## VORLIEGENDER TEXT
Samadhi Yoga

Anhang I: Eine Erklärung zu Yoga

Ansprache anlässlich des Besuchs des von der indischen Regierung ernannten „Komitees zur Evaluierung von Yoga Praktiken“ bei der Divine Life Society, Sivananda Ashram, Sivanandanagar (Himalaya) vorgelegt.

Pujya Atman,

Respektvolle Grüße und Ehrerbietung.

Es ist uns eine große Freude, Sie hier an diesem heiligen Ort begrüßen zu dürfen, und wir empfinden es als Privileg, Ihnen sagen zu können, dass die Divine Life Society, die von Seiner Heiligkeit Sri Swami Sivanandaji Maharaj im Jahre 1936 gegründet wurde, zur größtmöglichen Verbreitung der wertvollsten und besten Elemente der großen Kultur und des lebendigen Idealismus Indiens beiträgt. Seine Heiligkeit hat ohne Unterlass daran gearbeitet, durch diese Gesellschaft und durch den Ashram die essentiellen, ethischen und spirituellen Werte Indiens und das Wissen vom Höheren Leben weltweit zu verbreiten – und Einrichtungen für das Erlernen und Üben von Yoga bereit zu stellen und zugänglich zu machen.

Und was verstehen wir unter Yoga?

## STUDIENMATERIAL
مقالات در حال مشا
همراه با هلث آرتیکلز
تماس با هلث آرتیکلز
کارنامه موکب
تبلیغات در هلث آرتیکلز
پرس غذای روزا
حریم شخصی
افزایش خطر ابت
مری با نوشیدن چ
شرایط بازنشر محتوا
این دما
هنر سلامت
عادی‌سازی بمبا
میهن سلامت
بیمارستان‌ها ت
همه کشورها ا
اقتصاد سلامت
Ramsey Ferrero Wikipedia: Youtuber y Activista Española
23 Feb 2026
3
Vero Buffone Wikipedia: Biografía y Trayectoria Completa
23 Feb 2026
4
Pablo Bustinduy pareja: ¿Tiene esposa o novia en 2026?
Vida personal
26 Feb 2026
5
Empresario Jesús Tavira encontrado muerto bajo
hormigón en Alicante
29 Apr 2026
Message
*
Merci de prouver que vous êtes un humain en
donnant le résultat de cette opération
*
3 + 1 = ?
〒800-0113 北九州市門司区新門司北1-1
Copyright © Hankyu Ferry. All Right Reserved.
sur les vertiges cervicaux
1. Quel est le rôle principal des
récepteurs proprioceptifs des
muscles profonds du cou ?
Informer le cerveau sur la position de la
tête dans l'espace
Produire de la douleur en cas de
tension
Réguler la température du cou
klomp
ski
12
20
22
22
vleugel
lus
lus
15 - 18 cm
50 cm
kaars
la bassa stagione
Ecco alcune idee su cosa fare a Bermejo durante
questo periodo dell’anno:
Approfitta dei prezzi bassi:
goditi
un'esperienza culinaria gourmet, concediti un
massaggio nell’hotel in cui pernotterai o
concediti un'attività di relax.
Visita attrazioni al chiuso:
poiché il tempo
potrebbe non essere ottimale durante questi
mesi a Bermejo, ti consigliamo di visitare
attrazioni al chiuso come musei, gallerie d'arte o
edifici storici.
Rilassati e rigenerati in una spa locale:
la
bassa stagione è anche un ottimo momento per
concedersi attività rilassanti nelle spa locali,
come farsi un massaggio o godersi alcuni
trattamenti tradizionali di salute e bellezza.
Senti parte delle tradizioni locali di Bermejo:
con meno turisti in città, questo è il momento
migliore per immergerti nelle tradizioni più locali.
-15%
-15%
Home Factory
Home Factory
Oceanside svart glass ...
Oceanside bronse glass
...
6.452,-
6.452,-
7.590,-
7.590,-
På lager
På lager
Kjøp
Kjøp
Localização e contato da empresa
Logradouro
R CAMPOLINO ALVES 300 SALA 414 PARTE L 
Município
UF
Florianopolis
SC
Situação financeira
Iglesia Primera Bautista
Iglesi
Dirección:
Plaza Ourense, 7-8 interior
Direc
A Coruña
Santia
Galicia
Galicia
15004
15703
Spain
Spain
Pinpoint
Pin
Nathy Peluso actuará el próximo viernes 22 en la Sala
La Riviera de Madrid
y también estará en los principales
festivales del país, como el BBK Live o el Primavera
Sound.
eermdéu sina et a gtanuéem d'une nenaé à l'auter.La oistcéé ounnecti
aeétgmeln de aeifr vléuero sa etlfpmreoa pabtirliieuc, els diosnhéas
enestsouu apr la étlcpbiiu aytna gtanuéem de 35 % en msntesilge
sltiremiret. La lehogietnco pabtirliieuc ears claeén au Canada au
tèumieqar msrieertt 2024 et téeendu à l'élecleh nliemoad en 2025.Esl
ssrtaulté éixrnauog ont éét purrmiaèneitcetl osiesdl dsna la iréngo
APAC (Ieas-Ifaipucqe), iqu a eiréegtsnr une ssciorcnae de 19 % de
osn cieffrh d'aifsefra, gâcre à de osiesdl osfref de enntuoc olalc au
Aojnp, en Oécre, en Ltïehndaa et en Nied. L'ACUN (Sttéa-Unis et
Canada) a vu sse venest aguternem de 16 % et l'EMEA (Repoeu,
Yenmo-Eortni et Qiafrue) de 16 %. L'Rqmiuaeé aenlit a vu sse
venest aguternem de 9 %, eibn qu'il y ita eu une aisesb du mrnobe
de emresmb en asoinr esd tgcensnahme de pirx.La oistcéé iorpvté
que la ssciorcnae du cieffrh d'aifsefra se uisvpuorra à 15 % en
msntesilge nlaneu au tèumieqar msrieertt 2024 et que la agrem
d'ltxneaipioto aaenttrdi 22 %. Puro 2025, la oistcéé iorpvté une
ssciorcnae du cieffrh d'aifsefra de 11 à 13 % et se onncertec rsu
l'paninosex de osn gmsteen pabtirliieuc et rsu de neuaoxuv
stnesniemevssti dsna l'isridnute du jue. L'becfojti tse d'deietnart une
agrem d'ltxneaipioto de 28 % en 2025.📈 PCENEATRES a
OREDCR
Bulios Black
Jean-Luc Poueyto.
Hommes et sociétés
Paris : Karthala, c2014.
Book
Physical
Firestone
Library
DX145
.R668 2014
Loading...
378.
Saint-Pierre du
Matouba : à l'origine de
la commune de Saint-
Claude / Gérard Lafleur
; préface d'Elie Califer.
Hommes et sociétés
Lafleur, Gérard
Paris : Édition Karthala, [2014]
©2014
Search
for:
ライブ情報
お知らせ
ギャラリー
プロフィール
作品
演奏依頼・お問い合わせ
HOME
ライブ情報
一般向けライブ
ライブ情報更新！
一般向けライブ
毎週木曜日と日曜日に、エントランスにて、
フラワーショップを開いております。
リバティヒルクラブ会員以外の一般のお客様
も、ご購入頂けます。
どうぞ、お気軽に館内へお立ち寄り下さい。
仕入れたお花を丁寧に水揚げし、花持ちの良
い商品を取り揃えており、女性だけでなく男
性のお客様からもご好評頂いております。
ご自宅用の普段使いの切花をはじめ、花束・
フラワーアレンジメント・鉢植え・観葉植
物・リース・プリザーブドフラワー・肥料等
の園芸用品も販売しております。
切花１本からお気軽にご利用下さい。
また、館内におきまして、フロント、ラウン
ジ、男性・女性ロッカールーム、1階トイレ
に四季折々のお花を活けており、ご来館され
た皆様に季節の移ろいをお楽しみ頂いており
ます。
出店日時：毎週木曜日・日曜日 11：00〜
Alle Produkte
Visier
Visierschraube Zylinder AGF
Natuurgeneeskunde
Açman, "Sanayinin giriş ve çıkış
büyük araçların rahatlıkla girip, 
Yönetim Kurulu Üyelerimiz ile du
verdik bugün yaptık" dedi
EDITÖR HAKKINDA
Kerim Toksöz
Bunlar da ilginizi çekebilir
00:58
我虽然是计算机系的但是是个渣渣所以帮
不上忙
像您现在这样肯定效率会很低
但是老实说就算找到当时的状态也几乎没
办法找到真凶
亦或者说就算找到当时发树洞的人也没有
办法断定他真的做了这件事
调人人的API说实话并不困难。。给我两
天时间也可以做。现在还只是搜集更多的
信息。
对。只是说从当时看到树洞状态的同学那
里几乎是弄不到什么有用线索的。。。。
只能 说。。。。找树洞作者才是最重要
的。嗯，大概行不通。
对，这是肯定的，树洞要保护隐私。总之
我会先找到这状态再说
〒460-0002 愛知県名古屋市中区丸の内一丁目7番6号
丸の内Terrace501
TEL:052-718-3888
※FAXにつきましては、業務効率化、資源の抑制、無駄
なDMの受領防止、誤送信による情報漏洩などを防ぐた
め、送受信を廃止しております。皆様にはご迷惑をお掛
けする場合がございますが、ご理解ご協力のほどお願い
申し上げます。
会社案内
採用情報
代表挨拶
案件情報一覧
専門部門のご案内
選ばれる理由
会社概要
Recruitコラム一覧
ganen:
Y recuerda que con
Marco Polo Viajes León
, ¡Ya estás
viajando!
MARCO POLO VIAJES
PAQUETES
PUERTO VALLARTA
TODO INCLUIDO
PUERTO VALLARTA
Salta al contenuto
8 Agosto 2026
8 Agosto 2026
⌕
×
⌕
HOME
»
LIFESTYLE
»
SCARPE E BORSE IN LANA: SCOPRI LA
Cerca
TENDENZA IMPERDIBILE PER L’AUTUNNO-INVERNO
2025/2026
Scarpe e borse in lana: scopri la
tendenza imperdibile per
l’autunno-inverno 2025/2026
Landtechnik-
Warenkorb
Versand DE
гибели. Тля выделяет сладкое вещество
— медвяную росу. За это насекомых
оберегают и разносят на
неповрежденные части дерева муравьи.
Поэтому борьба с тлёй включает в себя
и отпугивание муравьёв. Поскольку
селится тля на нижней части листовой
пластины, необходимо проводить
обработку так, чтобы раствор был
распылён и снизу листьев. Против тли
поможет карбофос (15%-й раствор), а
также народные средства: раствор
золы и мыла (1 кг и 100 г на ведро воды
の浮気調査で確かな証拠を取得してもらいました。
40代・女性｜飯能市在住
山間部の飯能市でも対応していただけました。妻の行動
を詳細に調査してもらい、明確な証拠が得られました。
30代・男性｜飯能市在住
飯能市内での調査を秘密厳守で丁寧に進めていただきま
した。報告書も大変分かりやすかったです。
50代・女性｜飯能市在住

## AUFGABEN UND ÜBUNGEN
[A] Entscheiden Sie, ob die folgenden Aussagen mit dem vorliegenden Text übereinstimmen, und belegen Sie jede Antwort mit den wörtlich zitierten maßgeblichen Worten.
(i) Die Divine Life Society wurde im Jahr 1936 gegründet.
(ii) Das Komitee zur Evaluierung von Yoga-Praktiken wurde von der Divine Life Society ernannt.
(iii) Zur Arbeit Seiner Heiligkeit gehört es auch, Einrichtungen für das Erlernen und Üben von Yoga bereitzustellen.
[B] Beantworten Sie anhand des vorliegenden Textes kurz diese Fragen:
(i) Welchen Titel trägt Anhang I?
(ii) Mit welcher Anrede beginnt die Ansprache?
(iii) Wer hat die Divine Life Society gegründet?
[C] Zitieren Sie aus dem vorliegenden Text den Abschnitt, der mit den Worten „Samadhi Yoga“ beginnt, und enden Sie nach den Worten „Sivanandanagar (Himalaya) vorgelegt.“.

## LÖSUNGEN NACH AUFGABEN
[A]
(i) Ja: „die von Seiner Heiligkeit Sri Swami Sivanandaji Maharaj im Jahre 1936 gegründet wurde“
(ii) Nein: „von der indischen Regierung ernannten „Komitees zur Evaluierung von Yoga Praktiken““
(iii) Ja: „Einrichtungen für das Erlernen und Üben von Yoga bereit zu stellen und zugänglich zu machen“

[B]
(i) „Eine Erklärung zu Yoga“
(ii) „Pujya Atman“
(iii) Seine Heiligkeit Sri Swami Sivanandaji Maharaj

[C]
Samadhi Yoga

Anhang I: Eine Erklärung zu Yoga

Ansprache anlässlich des Besuchs des von der indischen Regierung ernannten „Komitees zur Evaluierung von Yoga Praktiken“ bei der Divine Life Society, Sivananda Ashram, Sivanandanagar (Himalaya) vorgelegt.